Positivisme, dalam pandangannya, menolak klaim-klaim metafisika yang tidak dapat diverifikasi melalui metode ilmiah atau pengalaman indrawi. Bagi para penganut positivisme, diskusi metafisika sering kali dianggap spekulatif dan tidak memberikan kontribusi konkret terhadap perkembangan pengetahuan (Comte, Course of Positive Philosophy, 1830).
Inti dari kritik positivisme terhadap metafisika adalah kebutuhan verifikasi. Jika sebuah klaim atau teori tidak dapat diverifikasi atau diuji melalui metode ilmiah, maka klaim tersebut dianggap tidak memiliki dasar yang kuat dalam realitas empiris. Dengan demikian, klaim-klaim spekulatif yang tidak dapat diverifikasi dianggap tidak relevan dalam pencarian pengetahuan yang sah (Ayer, Language, Truth, and Logic, 1936).

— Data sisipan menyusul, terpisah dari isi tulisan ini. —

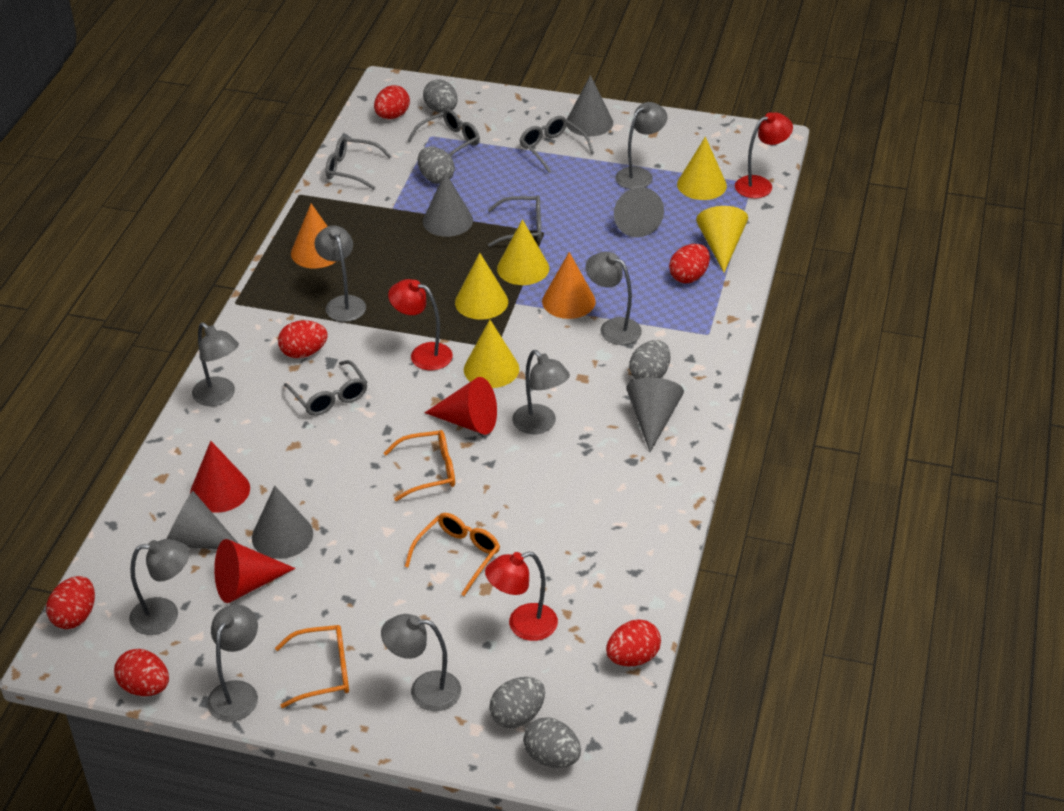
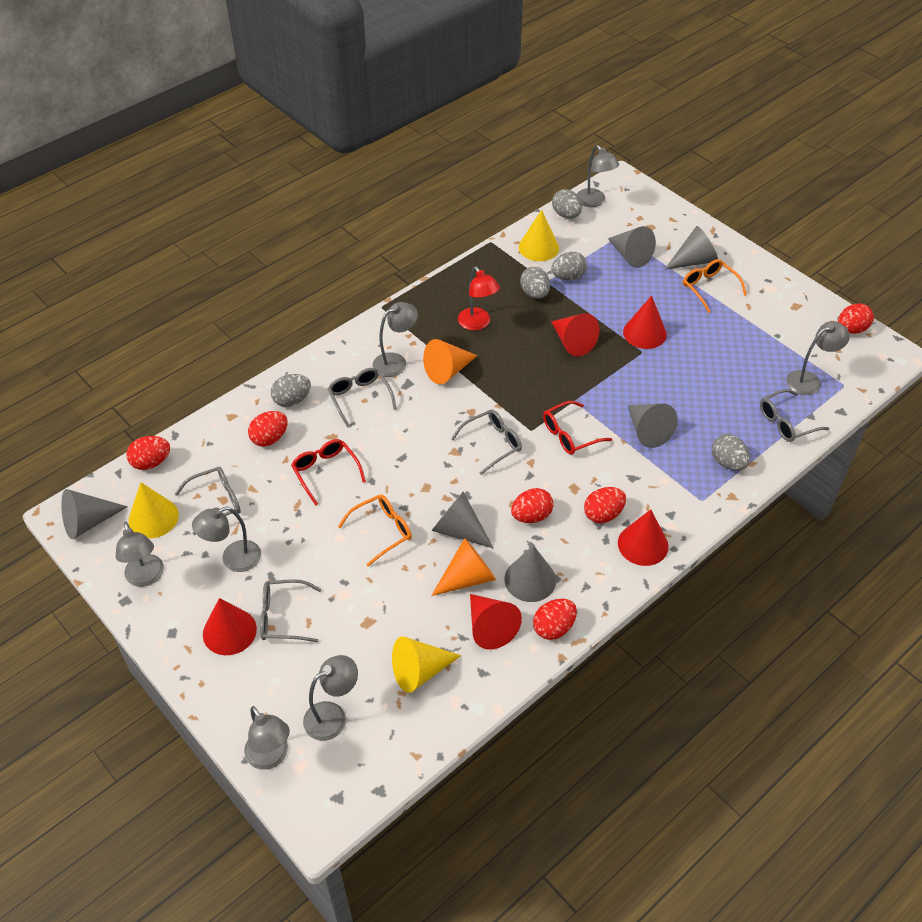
grey lamp: 8 -> 7
orange glasses: 3 -> 2
red cone: 3 -> 5
red glasses: 0 -> 2
red lamp: 3 -> 1
yellow cone: 5 -> 3

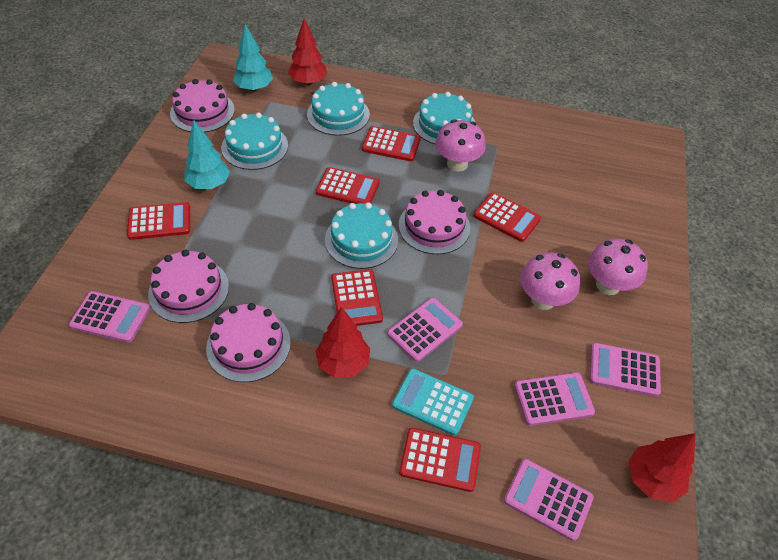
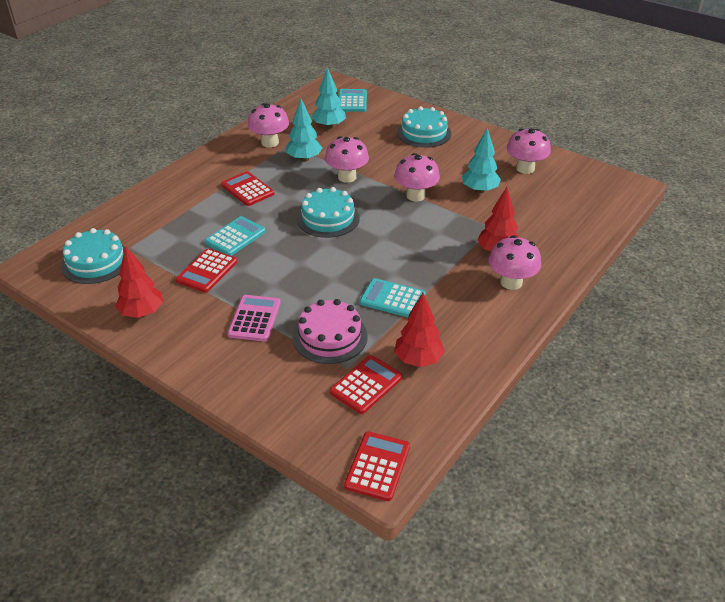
pink cake: 4 -> 1
pink calculator: 5 -> 1
pink mushroom: 3 -> 5
red calculator: 6 -> 4
turquoise cake: 4 -> 3
turquoise calculator: 1 -> 3
turquoise tree: 2 -> 3

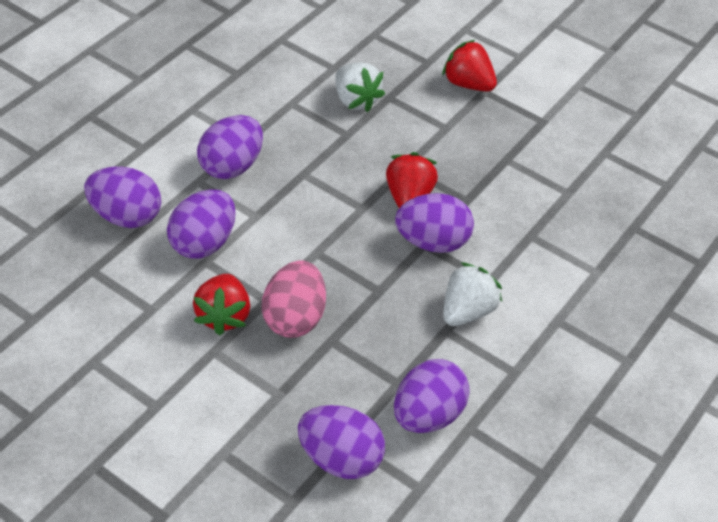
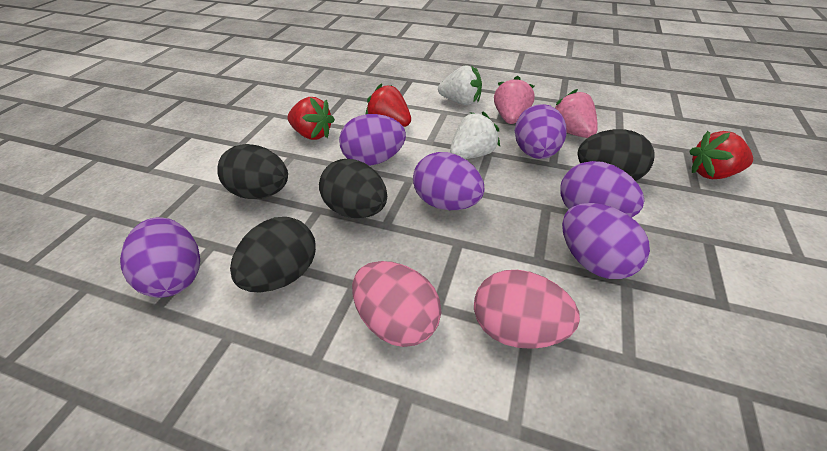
black egg: 0 -> 4
pink egg: 1 -> 2
pink strawberry: 0 -> 2

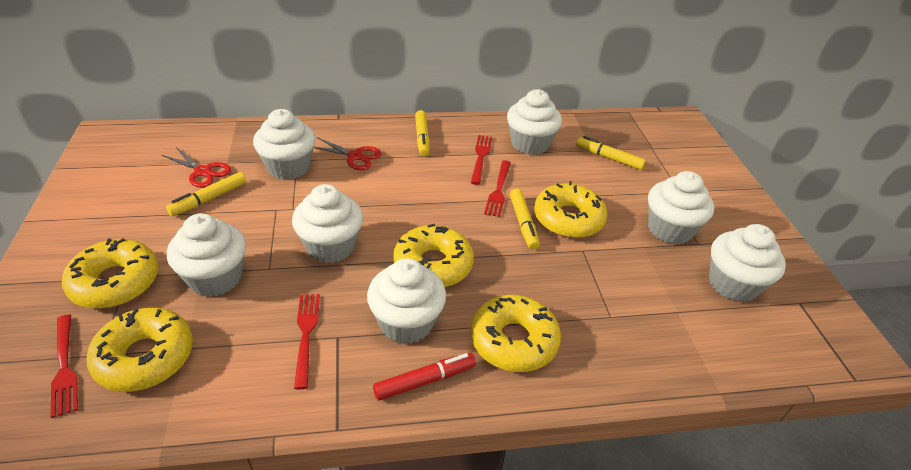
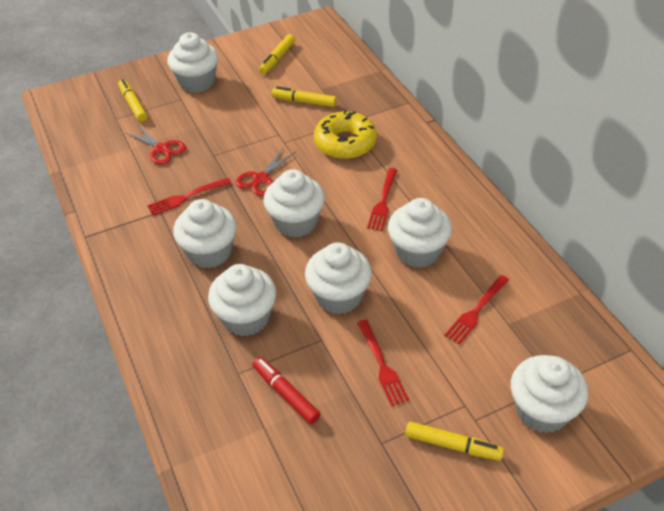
yellow donut: 5 -> 1

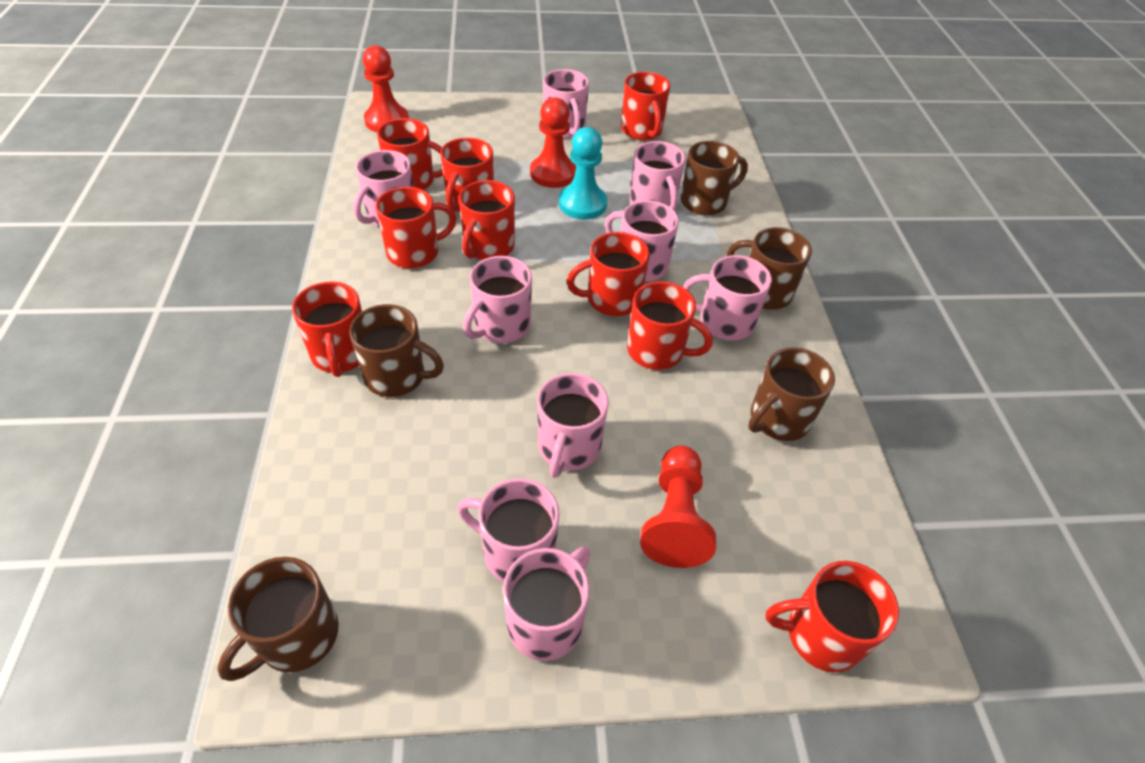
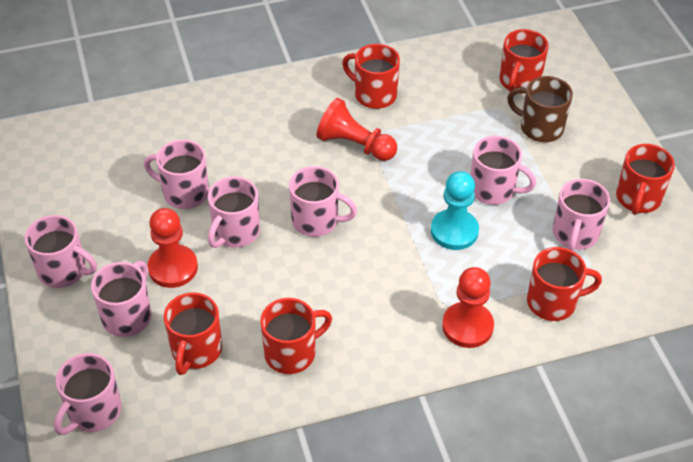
brown mug: 5 -> 1
pink mug: 9 -> 8
red mug: 9 -> 6

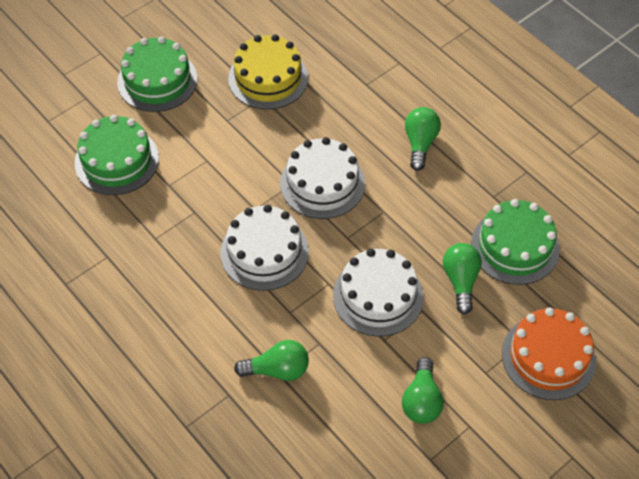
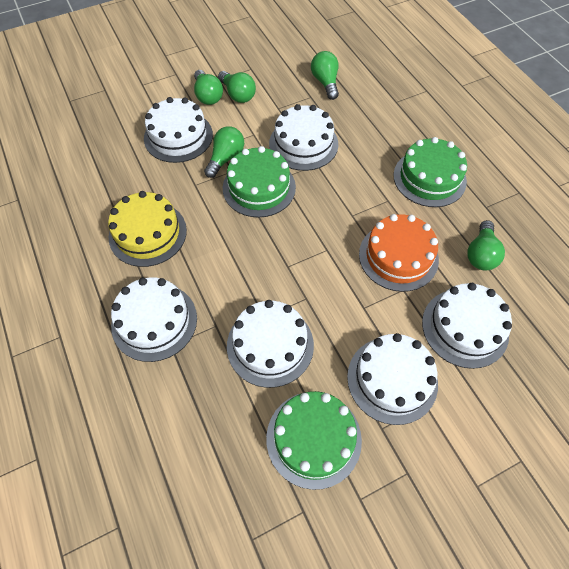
green light bulb: 4 -> 5
white cake: 3 -> 6

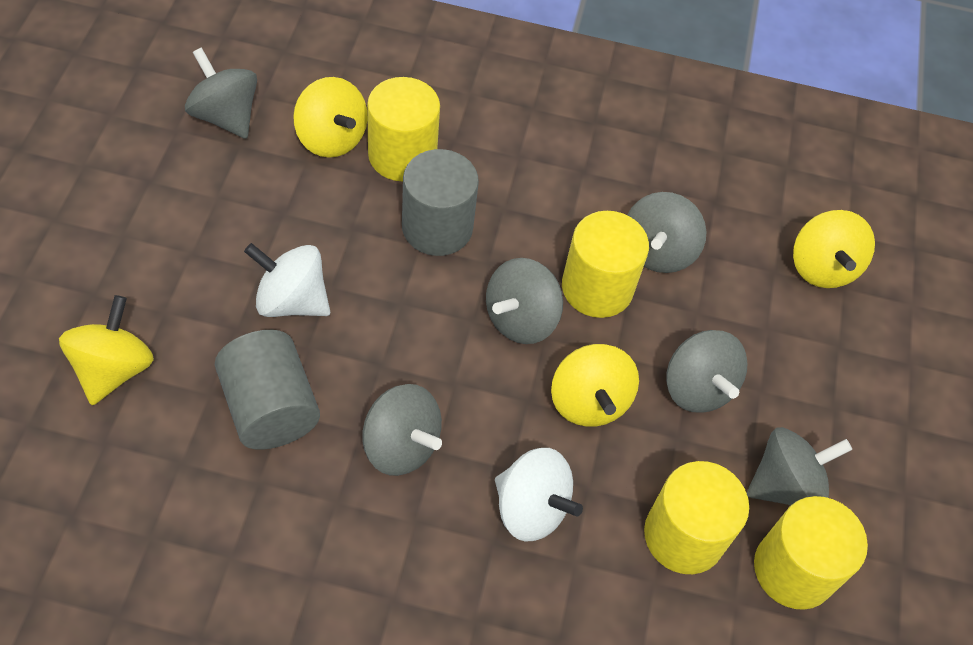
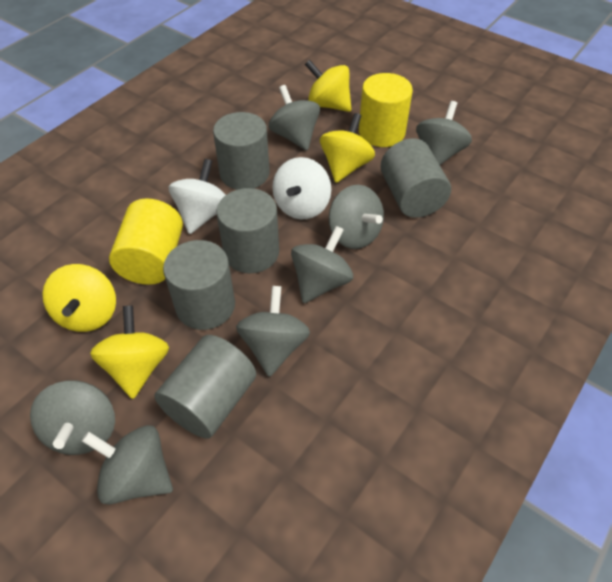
grey cylinder: 2 -> 5
grey spinning top: 6 -> 7
yellow cylinder: 4 -> 2

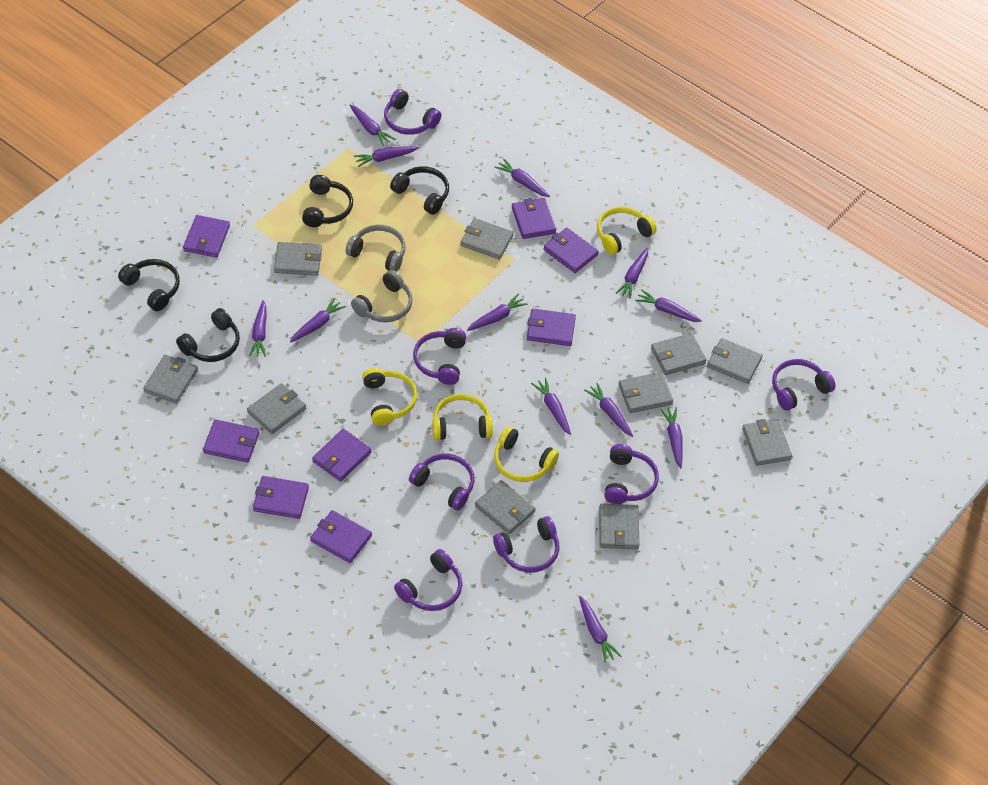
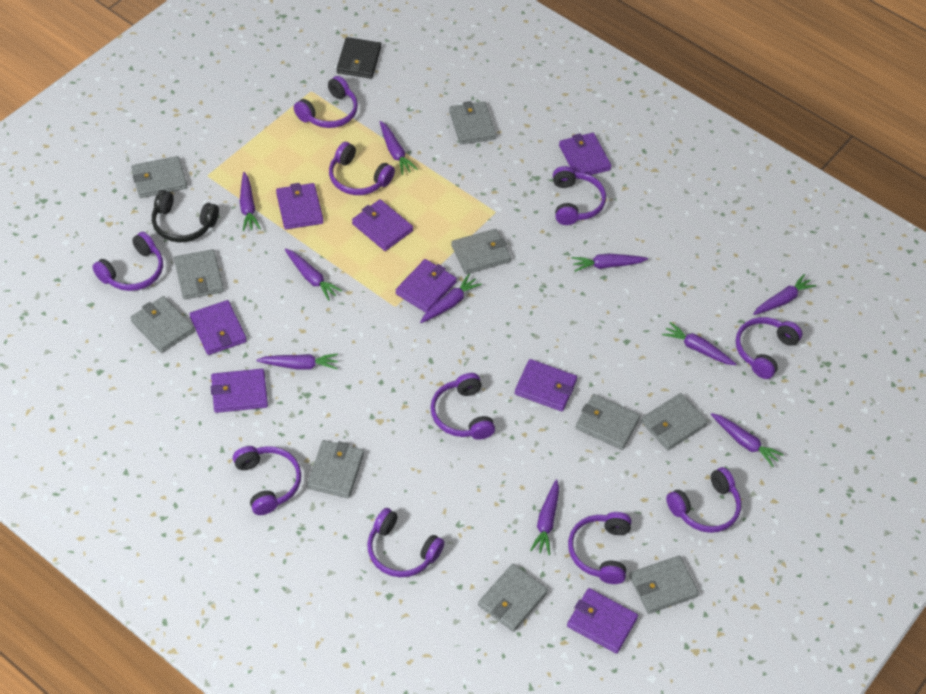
black headphones: 4 -> 1
black wallet: 0 -> 1
grey headphones: 2 -> 0
purple carrot: 12 -> 10
purple headphones: 7 -> 10
yellow headphones: 4 -> 0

Meskipun positivisme mengkritik keras metafisika, bukan berarti metafisika sepenuhnya ditinggalkan dalam tradisi filsafat. Banyak filsuf yang tetap mempertahankan pentingnya metafisika sebagai salah satu cabang filsafat. Namun, pengaruh positivisme telah membuat banyak ilmuwan dan filsuf lebih kritis terhadap klaim-klaim yang tidak dapat diuji atau diverifikasi (Russell, A History of Western Philosophy, 1945).
Kesimpulan
Positivisme, sebagai salah satu pendekatan filsafat, memberikan kerangka pemikiran yang mengedepankan pengetahuan yang berasal dari pengalaman indrawi dan observasi ilmiah. Melalui prinsip empirisme, positivisme menekankan pentingnya pengalaman sebagai sumber utama dari pengetahuan.
Pendekatan ini juga mendorong penerapan metode ilmiah yang sistematis dan obyektif dalam pencarian pengetahuan.
Sementara itu, dalam konteks metafisika dan klaim pengetahuan spekulatif, positivisme mengajukan kritik tajam dengan menekankan pentingnya verifikasi. Meski memiliki kritik dan tantangan, prinsip-prinsip positivisme telah memberikan kontribusi signifikan dalam pembentukan dan pengembangan metode ilmiah dalam berbagai disiplin ilmu, menunjukkan relevansinya yang mendalam dalam tradisi pemikiran modern.
Referensi:
John Locke, An Essay Concerning Human Understanding, Clarendon Press, 1690.
David Hume, A Treatise of Human Nature, Oxford University Press, 1739.
Immanuel Kant, Critique of Pure Reason, Cambridge University Press, 1781.
Karl Popper, The Logic of Scientific Discovery, Routledge, 1959.
Thomas Kuhn, The Structure of Scientific Revolutions, University of Chicago Press, 1962.
Auguste Comte, Course of Positive Philosophy, Clarendon Press, 1830.
Paul Feyerabend, Against Method, Verso, 1975.
Aristoteles, Metaphysics, Clarendon Press, 350 B.C.
A.J. Ayer, Language, Truth, and Logic, Dover, 1936.
Bertrand Russell, A History of Western Philosophy, Simon and Schuster, 1945.